Thursday, February 20, 2014

Why more inflation would be super helpful

Many people think that inflation is bad always,
Seriously, full speed ahead
everywhere, and forever. But it’s not. A lack of inflation, in fact, may be part of why our nation’s economy can’t seem to get any momentum. This is rarely discussed outside of econ arenas, so I was happy to see this story (via the AP) on inflation in the Salt Lake Tribune yesterday. First, I'll flesh out their list of inflation’s benefits and then show that, despite the frequent cries currency debasement the last few years, inflation is currently at historic lows.

1. Inflation makes people and corporations more eager to spend money. As the value of one’s cash pile dwindles because of inflation (think Apple’s pointless $150 billion stash), one looks for investments and expansion projects in a hurry.

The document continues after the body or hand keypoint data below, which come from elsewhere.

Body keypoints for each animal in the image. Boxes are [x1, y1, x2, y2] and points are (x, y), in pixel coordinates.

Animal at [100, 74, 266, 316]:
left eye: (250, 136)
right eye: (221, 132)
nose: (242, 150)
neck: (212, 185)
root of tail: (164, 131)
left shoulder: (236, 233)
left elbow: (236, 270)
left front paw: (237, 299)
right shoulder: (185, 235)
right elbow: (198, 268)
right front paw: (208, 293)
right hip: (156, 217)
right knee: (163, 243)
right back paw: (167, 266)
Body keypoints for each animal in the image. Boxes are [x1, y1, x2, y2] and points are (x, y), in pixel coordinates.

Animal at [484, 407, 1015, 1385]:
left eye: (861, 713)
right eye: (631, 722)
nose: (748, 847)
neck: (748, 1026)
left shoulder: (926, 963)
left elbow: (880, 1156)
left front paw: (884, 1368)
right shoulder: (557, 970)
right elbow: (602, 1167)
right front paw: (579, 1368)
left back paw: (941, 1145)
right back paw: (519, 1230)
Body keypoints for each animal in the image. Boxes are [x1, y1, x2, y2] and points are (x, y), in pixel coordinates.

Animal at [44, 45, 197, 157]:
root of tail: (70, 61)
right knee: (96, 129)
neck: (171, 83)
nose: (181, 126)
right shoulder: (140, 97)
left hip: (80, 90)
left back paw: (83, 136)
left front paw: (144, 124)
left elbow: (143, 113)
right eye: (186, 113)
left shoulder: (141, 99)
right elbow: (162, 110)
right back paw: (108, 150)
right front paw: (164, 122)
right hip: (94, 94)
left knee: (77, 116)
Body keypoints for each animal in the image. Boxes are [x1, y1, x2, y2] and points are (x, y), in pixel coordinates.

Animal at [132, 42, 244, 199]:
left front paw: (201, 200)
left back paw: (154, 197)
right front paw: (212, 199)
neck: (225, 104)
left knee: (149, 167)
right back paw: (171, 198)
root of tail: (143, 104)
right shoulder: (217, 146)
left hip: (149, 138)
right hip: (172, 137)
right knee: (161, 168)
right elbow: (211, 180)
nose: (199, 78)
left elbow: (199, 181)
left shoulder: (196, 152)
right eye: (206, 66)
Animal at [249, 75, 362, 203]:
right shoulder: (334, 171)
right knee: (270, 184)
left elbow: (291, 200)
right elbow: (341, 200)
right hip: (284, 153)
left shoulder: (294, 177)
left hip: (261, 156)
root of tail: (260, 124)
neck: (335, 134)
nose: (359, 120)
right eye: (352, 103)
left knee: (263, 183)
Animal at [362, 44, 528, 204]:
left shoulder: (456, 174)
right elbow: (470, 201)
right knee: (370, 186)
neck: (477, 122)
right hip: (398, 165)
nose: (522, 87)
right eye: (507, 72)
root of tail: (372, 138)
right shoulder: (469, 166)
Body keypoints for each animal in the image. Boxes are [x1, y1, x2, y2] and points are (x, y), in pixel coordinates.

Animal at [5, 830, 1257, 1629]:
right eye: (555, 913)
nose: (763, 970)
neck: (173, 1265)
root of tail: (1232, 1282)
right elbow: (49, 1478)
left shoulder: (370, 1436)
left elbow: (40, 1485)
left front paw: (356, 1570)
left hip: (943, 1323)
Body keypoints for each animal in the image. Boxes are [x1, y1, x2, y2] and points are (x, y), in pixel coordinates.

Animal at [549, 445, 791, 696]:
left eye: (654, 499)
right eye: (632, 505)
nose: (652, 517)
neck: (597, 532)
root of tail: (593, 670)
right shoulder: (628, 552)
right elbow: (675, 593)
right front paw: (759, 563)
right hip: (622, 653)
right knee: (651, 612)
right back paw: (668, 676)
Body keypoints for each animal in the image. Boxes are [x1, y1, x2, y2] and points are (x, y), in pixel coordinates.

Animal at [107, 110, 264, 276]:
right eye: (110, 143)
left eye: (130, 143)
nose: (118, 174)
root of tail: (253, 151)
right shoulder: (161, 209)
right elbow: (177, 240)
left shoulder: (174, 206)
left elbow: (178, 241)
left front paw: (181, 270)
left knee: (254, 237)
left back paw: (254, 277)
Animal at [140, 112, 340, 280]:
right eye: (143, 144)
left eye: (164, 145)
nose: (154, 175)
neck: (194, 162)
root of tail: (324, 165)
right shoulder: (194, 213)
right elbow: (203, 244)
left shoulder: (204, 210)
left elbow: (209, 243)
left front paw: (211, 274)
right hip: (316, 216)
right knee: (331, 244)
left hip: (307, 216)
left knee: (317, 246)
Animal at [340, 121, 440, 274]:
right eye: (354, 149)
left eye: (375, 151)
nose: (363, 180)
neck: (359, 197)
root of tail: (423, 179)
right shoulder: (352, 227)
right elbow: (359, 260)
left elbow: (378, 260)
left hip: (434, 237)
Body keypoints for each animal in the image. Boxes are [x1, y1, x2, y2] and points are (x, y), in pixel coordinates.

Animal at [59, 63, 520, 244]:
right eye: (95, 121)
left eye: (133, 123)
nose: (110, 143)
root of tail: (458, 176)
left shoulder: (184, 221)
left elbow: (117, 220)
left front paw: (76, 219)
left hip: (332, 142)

2. Inflation erodes the value of debts that are in nominal dollars (ie, not linked to inflation—think mortgages and most debt in America). While the payments stay the same over time, with higher inflation (and the wage inflation that comes with it), the country would more quickly erase much of the debt and underwater mortgage overhang from the crises of 2009.

3.In a recession, if wages were able to fall it would help the job market to clear (ie, jobless can find jobs) and for the economy to more quickly be restored to full employment through lower labor costs. Economists debate how sticky (or flexible) nominal wages actually are. If inflation were higher, employers could more easily reduce real (ie, inflation adjusted) wages by not giving raises, while not lowering nominal wages (which is hard). While it sounds bad to take a pay cut, this would actually help produce higher wages in the end via a more dynamic economy.

4. The Federal Reserve lowers interest rates (ie, makes money cheaper) in bad times to stoke the economy and raises rates in good times to ward off inflation. With the recent crisis, the Federal Reserve has lowered rates all the way to zero (where they run out of this kind of ammunition). If inflation were higher, the Federal Reserve would have more room to cut (and could actually turn real interest rates negative), as nominal interest rates are naturally higher with higher inflation. Negative real interest rates means one would actually be paid to take out a loan (to start a business, expand their company, etc).

It’s weird. Instead of people calling for such measures the last few years, we’ve actually had a large number of people worried about money debasement and inflation that’s too high. Looking at the data, this is silly.



The figure is from the awesome FRED website. Note that inflation is currently lower than it’s been in ~50 years. Based on the 2% inflation target the Federal Reserve has set and the benefits of inflation laid out above, we could actually use more dollar debasement around these parts.